THANKFUL FRIDAY
Cindy Maddera
I’ve hit a little bit of a writing wall. This is why you are not seeing anything new here this week. I’m leaving Sunday for a science conference and I’ve been spending a lot of energy looking over the program and making calendar notes for the sessions I want to attend. I have not attended a conference in person since December 2019 and I’m really excited to be going because online conferences are a struggle for me. I need to be in a room filled with people who are excited and fascinated with what other scientists are doing. This is where my brain space is right now, planning and packing.

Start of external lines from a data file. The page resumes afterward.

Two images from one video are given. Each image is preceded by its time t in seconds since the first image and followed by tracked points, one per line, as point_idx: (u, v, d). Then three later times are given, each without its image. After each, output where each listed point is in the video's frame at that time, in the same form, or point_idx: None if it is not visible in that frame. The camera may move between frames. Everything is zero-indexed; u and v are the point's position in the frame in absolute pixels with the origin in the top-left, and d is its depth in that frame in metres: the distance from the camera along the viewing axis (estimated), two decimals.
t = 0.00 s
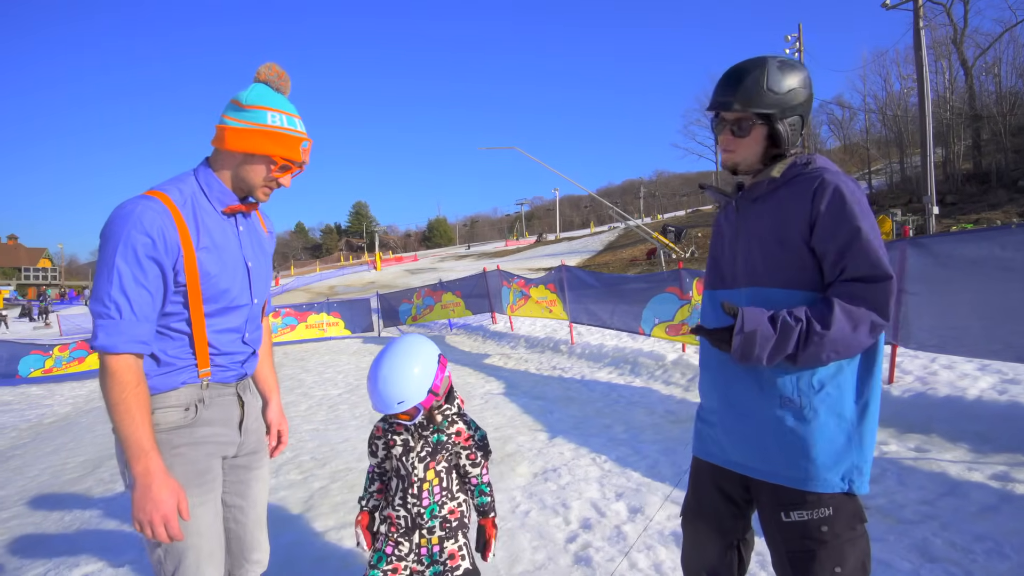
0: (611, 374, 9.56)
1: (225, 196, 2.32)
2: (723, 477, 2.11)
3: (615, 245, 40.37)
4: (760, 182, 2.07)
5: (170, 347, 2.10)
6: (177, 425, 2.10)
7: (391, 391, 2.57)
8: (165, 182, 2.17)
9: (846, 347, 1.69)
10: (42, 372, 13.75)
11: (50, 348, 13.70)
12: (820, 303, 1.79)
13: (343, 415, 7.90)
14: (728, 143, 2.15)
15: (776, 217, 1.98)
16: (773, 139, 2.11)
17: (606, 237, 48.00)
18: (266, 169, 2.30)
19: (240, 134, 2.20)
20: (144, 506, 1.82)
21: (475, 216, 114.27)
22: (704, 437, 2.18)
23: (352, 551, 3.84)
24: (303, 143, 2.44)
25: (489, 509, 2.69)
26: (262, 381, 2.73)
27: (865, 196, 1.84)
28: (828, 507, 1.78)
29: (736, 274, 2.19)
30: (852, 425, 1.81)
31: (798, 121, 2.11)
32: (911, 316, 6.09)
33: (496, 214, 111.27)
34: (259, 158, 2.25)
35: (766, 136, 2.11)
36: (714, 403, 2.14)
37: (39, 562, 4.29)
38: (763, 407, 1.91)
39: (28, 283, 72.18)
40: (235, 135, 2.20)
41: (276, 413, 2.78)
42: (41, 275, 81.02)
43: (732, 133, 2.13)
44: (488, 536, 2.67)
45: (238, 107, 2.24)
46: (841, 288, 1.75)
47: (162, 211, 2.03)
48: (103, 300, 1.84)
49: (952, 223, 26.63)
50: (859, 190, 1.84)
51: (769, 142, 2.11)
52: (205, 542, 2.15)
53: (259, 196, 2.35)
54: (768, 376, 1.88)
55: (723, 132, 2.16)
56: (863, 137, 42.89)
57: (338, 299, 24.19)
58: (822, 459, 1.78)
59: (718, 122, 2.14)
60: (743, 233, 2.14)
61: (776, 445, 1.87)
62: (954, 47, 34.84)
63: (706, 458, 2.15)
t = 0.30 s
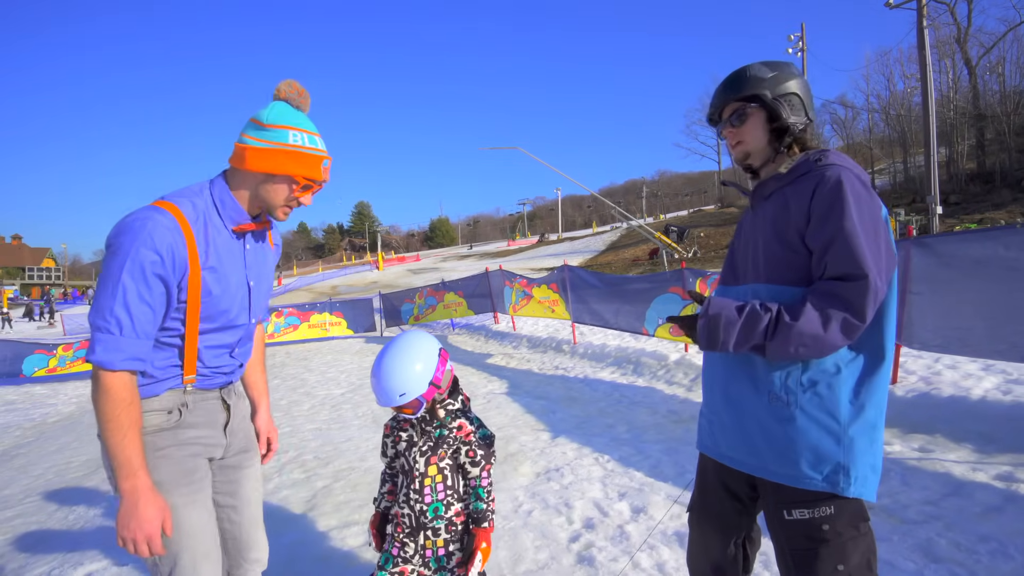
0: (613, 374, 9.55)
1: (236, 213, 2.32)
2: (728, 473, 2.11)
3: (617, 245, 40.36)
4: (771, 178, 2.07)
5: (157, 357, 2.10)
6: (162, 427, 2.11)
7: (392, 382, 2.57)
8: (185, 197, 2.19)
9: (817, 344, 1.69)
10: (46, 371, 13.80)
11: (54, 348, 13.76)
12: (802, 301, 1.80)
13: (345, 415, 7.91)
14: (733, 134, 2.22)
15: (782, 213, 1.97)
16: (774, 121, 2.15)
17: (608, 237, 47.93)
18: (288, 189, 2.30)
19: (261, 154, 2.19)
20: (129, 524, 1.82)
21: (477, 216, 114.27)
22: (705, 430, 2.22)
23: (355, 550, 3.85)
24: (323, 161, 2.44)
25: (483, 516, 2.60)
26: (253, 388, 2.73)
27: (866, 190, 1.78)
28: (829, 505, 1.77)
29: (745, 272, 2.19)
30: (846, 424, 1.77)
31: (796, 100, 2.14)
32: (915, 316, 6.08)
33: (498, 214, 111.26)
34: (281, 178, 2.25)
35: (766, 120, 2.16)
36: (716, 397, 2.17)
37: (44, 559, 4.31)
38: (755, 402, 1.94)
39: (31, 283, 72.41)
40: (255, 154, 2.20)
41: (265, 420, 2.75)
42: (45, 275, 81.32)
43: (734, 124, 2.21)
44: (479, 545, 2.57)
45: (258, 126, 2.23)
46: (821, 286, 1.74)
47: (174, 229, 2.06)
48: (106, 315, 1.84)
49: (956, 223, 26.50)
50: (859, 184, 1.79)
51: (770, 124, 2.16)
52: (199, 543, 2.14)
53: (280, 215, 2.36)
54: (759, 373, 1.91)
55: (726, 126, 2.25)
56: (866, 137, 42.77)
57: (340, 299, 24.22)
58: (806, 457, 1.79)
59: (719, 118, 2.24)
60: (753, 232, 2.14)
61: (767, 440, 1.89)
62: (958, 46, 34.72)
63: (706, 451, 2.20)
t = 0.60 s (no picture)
0: (615, 374, 9.55)
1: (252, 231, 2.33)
2: (726, 469, 2.10)
3: (619, 245, 40.35)
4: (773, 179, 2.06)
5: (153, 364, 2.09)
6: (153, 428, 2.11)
7: (397, 381, 2.57)
8: (202, 212, 2.20)
9: (812, 345, 1.70)
10: (50, 371, 13.84)
11: (57, 347, 13.82)
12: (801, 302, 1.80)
13: (347, 414, 7.92)
14: (737, 130, 2.24)
15: (781, 214, 1.96)
16: (777, 119, 2.15)
17: (610, 236, 47.76)
18: (307, 198, 2.34)
19: (275, 170, 2.23)
20: (140, 534, 1.83)
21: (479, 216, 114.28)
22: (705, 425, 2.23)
23: (357, 549, 3.85)
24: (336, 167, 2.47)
25: (492, 516, 2.54)
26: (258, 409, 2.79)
27: (864, 191, 1.77)
28: (824, 502, 1.76)
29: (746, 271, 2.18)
30: (841, 421, 1.76)
31: (802, 100, 2.13)
32: (919, 315, 6.06)
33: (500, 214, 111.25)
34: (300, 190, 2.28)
35: (770, 118, 2.16)
36: (716, 393, 2.17)
37: (48, 557, 4.33)
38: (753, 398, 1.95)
39: (35, 283, 72.66)
40: (270, 170, 2.24)
41: (259, 443, 2.64)
42: (48, 275, 81.56)
43: (739, 120, 2.23)
44: (489, 545, 2.49)
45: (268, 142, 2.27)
46: (816, 287, 1.74)
47: (189, 243, 2.05)
48: (121, 327, 1.84)
49: (959, 223, 26.40)
50: (858, 185, 1.77)
51: (774, 121, 2.16)
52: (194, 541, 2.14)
53: (302, 228, 2.38)
54: (756, 369, 1.92)
55: (733, 121, 2.27)
56: (869, 136, 42.66)
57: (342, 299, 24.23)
58: (800, 453, 1.79)
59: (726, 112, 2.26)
60: (755, 232, 2.13)
61: (763, 434, 1.90)
62: (961, 45, 34.61)
63: (705, 445, 2.21)
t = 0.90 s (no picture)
0: (617, 373, 9.54)
1: (250, 233, 2.32)
2: (733, 462, 2.10)
3: (621, 245, 40.34)
4: (771, 175, 2.06)
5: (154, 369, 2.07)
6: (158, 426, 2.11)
7: (415, 382, 2.49)
8: (199, 215, 2.17)
9: (814, 340, 1.69)
10: (53, 370, 13.89)
11: (61, 346, 13.87)
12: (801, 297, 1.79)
13: (350, 413, 7.92)
14: (742, 131, 2.23)
15: (779, 210, 1.96)
16: (781, 119, 2.15)
17: (612, 236, 47.68)
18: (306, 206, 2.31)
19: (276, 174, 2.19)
20: (167, 537, 1.84)
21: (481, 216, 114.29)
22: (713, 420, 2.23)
23: (359, 547, 3.85)
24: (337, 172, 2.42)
25: (521, 504, 2.56)
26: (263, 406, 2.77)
27: (861, 185, 1.76)
28: (828, 494, 1.75)
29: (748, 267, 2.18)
30: (843, 416, 1.75)
31: (806, 98, 2.12)
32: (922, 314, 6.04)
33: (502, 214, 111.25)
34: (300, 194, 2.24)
35: (775, 118, 2.15)
36: (722, 387, 2.17)
37: (51, 555, 4.34)
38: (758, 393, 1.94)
39: (38, 283, 72.86)
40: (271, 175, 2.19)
41: (264, 442, 2.63)
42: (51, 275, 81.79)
43: (742, 120, 2.21)
44: (520, 534, 2.53)
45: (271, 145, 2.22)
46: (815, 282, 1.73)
47: (188, 248, 2.03)
48: (126, 336, 1.83)
49: (962, 223, 26.30)
50: (853, 178, 1.76)
51: (778, 122, 2.15)
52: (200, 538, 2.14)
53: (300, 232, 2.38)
54: (759, 364, 1.91)
55: (736, 121, 2.25)
56: (872, 136, 42.56)
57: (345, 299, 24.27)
58: (804, 446, 1.78)
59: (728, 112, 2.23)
60: (756, 228, 2.12)
61: (767, 428, 1.89)
62: (964, 44, 34.49)
63: (713, 441, 2.21)
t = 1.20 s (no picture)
0: (619, 372, 9.51)
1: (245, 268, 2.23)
2: (740, 461, 2.08)
3: (623, 245, 40.31)
4: (773, 167, 2.05)
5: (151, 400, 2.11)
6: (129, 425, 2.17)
7: (458, 378, 2.33)
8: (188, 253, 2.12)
9: (846, 334, 1.66)
10: (55, 369, 13.92)
11: (63, 346, 13.90)
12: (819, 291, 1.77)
13: (351, 412, 7.91)
14: (742, 129, 2.19)
15: (782, 202, 1.94)
16: (784, 116, 2.11)
17: (613, 236, 47.63)
18: (305, 243, 2.20)
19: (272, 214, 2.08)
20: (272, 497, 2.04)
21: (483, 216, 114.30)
22: (718, 415, 2.20)
23: (360, 547, 3.83)
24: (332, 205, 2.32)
25: (548, 507, 2.38)
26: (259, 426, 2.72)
27: (870, 177, 1.76)
28: (841, 491, 1.73)
29: (748, 258, 2.17)
30: (855, 408, 1.74)
31: (808, 95, 2.08)
32: (926, 314, 6.01)
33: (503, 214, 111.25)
34: (298, 235, 2.16)
35: (777, 115, 2.11)
36: (727, 382, 2.15)
37: (52, 555, 4.33)
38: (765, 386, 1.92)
39: (41, 283, 73.06)
40: (267, 215, 2.08)
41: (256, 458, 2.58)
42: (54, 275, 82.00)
43: (743, 119, 2.17)
44: (547, 535, 2.36)
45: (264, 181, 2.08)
46: (837, 273, 1.72)
47: (180, 292, 2.02)
48: (134, 385, 1.86)
49: (965, 223, 26.19)
50: (863, 168, 1.76)
51: (780, 120, 2.12)
52: (182, 532, 2.15)
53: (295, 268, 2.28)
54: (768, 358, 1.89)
55: (735, 119, 2.20)
56: (875, 136, 42.47)
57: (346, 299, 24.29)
58: (818, 440, 1.76)
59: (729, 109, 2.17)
60: (755, 220, 2.12)
61: (777, 423, 1.87)
62: (967, 43, 34.39)
63: (718, 437, 2.18)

The summer before I started my senior year of high school, I was away at so many different camps that I was only home for about two weeks before school started. There was a time when my summers were filled up with travel. As an adult, that shifted because I was no longer held to school time calendar, at least not until Michael came along. Summers are the only times he can travel and it seems like we fill up every summer with it. This one is no different. We’ve been to camp. We’ve spent time at a lake house. There’s a quick getaway planned in August to see Andrew Bird in St. Louis. Michael and the Cabbage are tagging along with me next week and playing tourists while I play science. I did schedule in some breaks from the conference for myself so that I can meet the two of them for dinner or lunch, as well as some tourist time of my own.

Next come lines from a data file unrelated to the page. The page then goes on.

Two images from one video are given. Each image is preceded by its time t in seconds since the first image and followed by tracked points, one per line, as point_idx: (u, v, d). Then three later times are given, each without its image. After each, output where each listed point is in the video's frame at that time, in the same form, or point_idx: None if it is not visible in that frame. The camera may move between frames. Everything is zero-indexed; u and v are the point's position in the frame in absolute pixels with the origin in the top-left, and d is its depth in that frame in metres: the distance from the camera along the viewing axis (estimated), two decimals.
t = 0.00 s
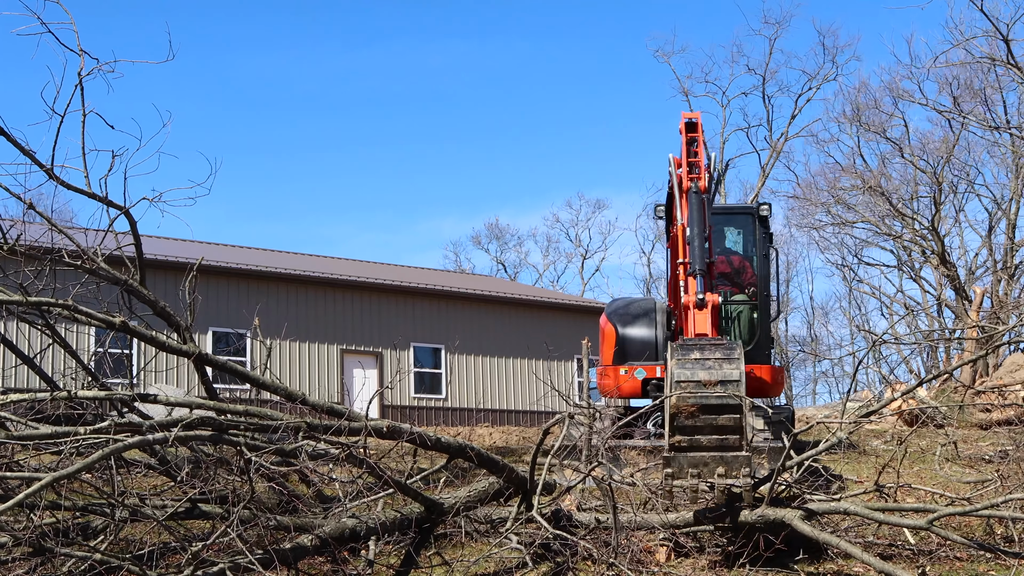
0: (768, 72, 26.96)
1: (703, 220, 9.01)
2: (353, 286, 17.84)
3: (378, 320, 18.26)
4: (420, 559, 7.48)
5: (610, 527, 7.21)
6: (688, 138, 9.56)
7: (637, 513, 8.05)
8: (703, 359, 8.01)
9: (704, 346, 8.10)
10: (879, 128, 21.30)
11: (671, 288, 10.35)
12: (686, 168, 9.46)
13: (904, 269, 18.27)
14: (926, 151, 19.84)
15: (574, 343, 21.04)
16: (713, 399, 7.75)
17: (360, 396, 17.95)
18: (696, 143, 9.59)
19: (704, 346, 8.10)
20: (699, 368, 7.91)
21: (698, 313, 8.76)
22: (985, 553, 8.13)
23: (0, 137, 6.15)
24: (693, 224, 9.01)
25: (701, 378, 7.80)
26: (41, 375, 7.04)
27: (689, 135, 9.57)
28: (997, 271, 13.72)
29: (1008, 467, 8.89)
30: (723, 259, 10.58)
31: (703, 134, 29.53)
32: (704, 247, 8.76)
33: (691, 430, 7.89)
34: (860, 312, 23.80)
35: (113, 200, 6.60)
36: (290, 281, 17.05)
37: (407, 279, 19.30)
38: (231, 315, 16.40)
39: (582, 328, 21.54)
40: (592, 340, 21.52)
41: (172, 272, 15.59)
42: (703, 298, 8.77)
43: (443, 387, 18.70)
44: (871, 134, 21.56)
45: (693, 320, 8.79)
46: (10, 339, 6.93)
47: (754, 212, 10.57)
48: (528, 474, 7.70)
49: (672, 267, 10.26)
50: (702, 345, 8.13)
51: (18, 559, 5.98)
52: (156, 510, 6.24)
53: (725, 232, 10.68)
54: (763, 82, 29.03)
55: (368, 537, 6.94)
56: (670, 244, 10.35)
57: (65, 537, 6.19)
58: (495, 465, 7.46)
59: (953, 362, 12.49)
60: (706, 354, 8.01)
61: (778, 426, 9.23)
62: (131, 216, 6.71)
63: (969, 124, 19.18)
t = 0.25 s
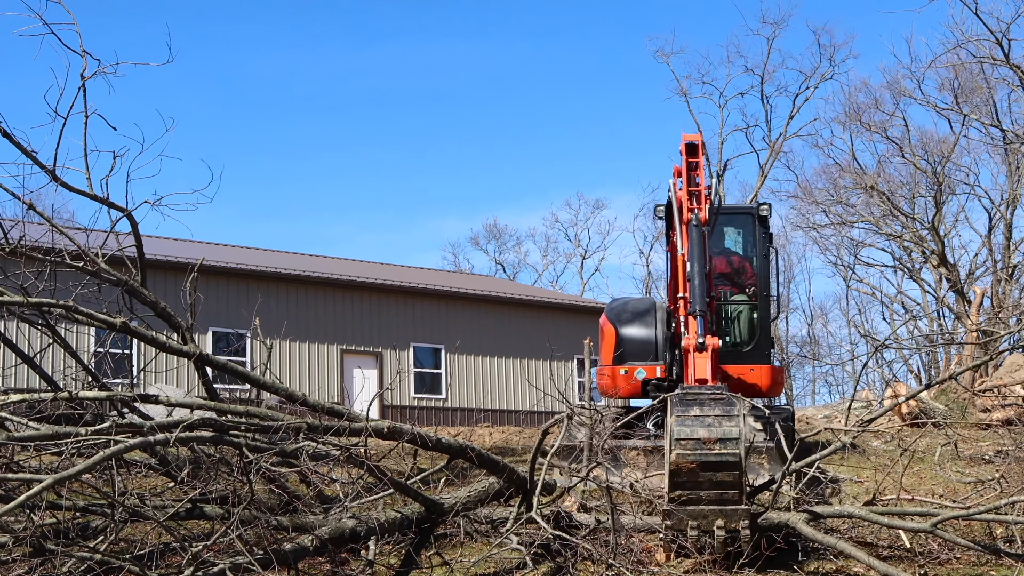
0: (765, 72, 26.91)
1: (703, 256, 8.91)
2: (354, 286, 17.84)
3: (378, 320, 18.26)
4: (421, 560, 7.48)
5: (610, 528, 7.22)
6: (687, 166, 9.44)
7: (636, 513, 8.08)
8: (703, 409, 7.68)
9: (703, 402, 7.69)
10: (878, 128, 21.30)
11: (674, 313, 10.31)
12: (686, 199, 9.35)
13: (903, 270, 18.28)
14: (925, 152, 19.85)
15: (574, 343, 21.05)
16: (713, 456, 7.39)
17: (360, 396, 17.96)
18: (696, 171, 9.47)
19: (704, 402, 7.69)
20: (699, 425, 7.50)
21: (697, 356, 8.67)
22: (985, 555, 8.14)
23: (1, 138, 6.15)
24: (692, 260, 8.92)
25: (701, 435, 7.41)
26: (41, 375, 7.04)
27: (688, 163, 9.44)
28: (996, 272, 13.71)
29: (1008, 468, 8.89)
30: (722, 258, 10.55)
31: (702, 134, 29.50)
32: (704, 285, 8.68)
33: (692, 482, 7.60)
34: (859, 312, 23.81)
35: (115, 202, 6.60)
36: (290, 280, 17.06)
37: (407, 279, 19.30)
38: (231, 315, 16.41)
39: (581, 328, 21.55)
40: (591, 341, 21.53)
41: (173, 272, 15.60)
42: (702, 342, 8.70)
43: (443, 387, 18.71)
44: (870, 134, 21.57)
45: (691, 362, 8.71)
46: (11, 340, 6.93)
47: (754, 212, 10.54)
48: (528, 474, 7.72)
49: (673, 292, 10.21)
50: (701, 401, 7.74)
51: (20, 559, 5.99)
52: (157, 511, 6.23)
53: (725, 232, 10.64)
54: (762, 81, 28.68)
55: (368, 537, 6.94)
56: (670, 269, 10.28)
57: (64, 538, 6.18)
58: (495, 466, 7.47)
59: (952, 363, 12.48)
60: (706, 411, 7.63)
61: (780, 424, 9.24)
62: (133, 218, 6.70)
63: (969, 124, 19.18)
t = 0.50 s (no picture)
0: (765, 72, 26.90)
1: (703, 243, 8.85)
2: (354, 286, 17.85)
3: (378, 320, 18.27)
4: (422, 559, 7.48)
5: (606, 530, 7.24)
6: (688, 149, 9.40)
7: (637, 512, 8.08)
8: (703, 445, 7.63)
9: (705, 440, 7.61)
10: (877, 128, 21.30)
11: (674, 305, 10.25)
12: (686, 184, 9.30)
13: (902, 270, 18.27)
14: (924, 152, 19.84)
15: (574, 343, 21.04)
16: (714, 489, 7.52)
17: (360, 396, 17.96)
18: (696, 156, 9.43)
19: (706, 442, 7.61)
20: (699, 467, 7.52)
21: (700, 361, 8.63)
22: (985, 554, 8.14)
23: None
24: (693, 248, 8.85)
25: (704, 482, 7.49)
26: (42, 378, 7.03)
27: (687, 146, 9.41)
28: (996, 272, 13.70)
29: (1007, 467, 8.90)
30: (723, 258, 10.54)
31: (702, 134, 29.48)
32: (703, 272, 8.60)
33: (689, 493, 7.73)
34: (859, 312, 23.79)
35: (113, 202, 6.61)
36: (290, 281, 17.06)
37: (407, 280, 19.30)
38: (231, 316, 16.41)
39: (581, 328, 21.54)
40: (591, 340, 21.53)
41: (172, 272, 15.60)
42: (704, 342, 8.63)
43: (443, 387, 18.71)
44: (869, 135, 21.57)
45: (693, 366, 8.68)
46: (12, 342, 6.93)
47: (754, 212, 10.55)
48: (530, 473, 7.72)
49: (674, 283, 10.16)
50: (702, 440, 7.63)
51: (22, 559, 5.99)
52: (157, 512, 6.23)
53: (725, 233, 10.66)
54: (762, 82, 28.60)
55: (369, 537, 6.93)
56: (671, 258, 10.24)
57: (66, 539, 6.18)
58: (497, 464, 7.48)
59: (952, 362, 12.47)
60: (706, 450, 7.58)
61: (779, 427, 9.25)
62: (131, 218, 6.71)
63: (968, 125, 19.16)
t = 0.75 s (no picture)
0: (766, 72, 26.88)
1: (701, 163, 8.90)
2: (353, 286, 17.86)
3: (378, 319, 18.26)
4: (421, 559, 7.45)
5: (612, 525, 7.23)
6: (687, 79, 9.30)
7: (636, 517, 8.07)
8: (699, 357, 7.61)
9: (700, 351, 7.59)
10: (877, 128, 21.28)
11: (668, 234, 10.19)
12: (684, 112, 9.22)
13: (903, 270, 18.26)
14: (924, 151, 19.83)
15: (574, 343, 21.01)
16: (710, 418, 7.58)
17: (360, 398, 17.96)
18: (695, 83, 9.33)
19: (702, 352, 7.58)
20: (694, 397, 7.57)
21: (696, 271, 8.64)
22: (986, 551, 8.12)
23: None
24: (691, 163, 8.90)
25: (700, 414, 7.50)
26: (24, 376, 7.06)
27: (685, 76, 9.28)
28: (997, 272, 13.68)
29: (1008, 468, 8.89)
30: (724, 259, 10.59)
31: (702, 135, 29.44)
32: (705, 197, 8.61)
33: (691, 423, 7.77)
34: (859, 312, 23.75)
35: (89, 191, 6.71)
36: (289, 281, 17.06)
37: (407, 279, 19.30)
38: (230, 316, 16.41)
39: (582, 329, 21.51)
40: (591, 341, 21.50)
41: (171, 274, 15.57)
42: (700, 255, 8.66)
43: (443, 387, 18.70)
44: (870, 135, 21.55)
45: (689, 277, 8.69)
46: None
47: (753, 213, 10.64)
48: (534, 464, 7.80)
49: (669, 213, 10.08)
50: (698, 352, 7.61)
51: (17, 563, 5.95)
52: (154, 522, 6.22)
53: (725, 233, 10.74)
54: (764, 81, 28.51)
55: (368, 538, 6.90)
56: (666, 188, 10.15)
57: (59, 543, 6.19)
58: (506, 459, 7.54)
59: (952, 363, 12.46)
60: (703, 362, 7.56)
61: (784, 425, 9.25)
62: (108, 209, 6.79)
63: (968, 124, 19.15)
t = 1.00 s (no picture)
0: (768, 72, 26.83)
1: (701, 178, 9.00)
2: (353, 286, 17.87)
3: (378, 319, 18.27)
4: (420, 559, 7.46)
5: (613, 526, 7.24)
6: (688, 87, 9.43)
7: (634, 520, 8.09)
8: (701, 382, 7.68)
9: (701, 375, 7.65)
10: (878, 128, 21.29)
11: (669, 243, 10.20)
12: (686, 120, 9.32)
13: (904, 270, 18.27)
14: (925, 151, 19.84)
15: (574, 343, 21.02)
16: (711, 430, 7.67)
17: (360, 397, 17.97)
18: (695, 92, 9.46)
19: (702, 377, 7.65)
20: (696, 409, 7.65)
21: (697, 290, 8.71)
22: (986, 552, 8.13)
23: None
24: (690, 179, 8.99)
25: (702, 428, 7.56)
26: (24, 378, 7.01)
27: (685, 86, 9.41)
28: (997, 271, 13.68)
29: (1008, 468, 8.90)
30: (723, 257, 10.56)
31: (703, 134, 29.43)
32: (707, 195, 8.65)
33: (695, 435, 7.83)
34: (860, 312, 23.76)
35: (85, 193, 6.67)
36: (289, 281, 17.06)
37: (407, 279, 19.30)
38: (230, 316, 16.42)
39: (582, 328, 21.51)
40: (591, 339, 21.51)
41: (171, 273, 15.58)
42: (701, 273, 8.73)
43: (443, 387, 18.71)
44: (870, 134, 21.55)
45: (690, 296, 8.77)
46: None
47: (752, 212, 10.56)
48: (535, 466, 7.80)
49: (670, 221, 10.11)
50: (699, 375, 7.69)
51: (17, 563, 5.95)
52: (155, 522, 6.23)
53: (725, 230, 10.67)
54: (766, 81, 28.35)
55: (367, 539, 6.90)
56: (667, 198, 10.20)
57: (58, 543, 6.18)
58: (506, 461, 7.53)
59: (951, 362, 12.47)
60: (703, 387, 7.63)
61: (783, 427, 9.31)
62: (104, 210, 6.75)
63: (969, 124, 19.15)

I’m grateful to be able to travel again for science reasons and I’m grateful that I can drag Michael and the Cabbage along. I am grateful for all the travel we get to do in the summer time, but I am aware of how all of my travel seems to be limited to this one season. So I am making plans to remedy this with some solo adventures. Solo adventures used to be a common, unquestionable thing that I did and not just after Chris died. We were both really good at the practice of JOMO. It is time that I allow myself to do these things again without worrying about hurting someone’s feelings by taking off without them.
Look at me, securing my own oxygen mask.